Copy out every line of the entries below except the picture. In each keypoint, multiply the x, y and depth values by 0.95 and round to whole numbers, with halves rounded up. Leave the boxes and all other text unchanged.

_____

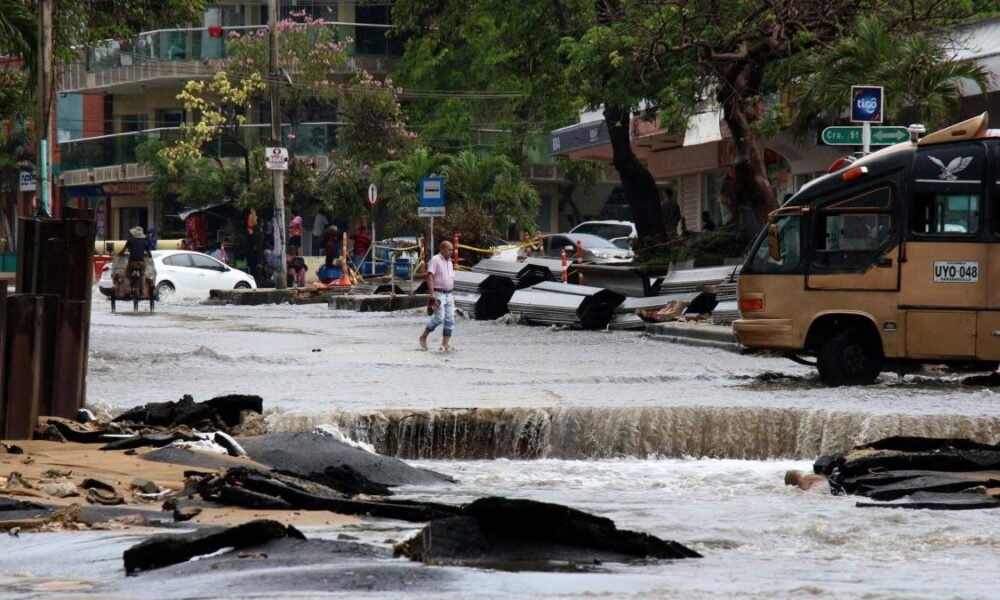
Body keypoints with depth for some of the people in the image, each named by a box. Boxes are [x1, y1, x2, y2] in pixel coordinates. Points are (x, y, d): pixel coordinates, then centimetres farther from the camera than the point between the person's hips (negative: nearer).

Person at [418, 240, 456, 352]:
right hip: (438, 294, -8)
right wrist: (432, 294, -23)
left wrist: (452, 294, 21)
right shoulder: (435, 260, -8)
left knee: (450, 319, 0)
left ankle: (445, 344, 2)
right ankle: (423, 337, -1)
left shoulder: (449, 262, 17)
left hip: (449, 295, 8)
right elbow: (430, 277, -16)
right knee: (439, 317, -17)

_____

**OUTPUT BELOW**
Body keypoints with depth for some of the people in the image, each named by a box. Boxes are [x1, y1, x2, y2] in pixel coordinates. Points are (x, y, d): pixel coordinates, then centimetres farther from the camera than the point between the person's hips (negative: nearer).

Person at [418, 240, 456, 352]:
right hip: (416, 279, -8)
right wrist: (410, 279, -22)
left wrist: (429, 279, 20)
right shoulder: (413, 247, -8)
left knee: (428, 303, 0)
left ankle: (423, 327, 2)
right ankle: (402, 320, -1)
left shoulder: (427, 249, 16)
left hip: (427, 280, 8)
right elbow: (409, 263, -15)
right knee: (417, 301, -16)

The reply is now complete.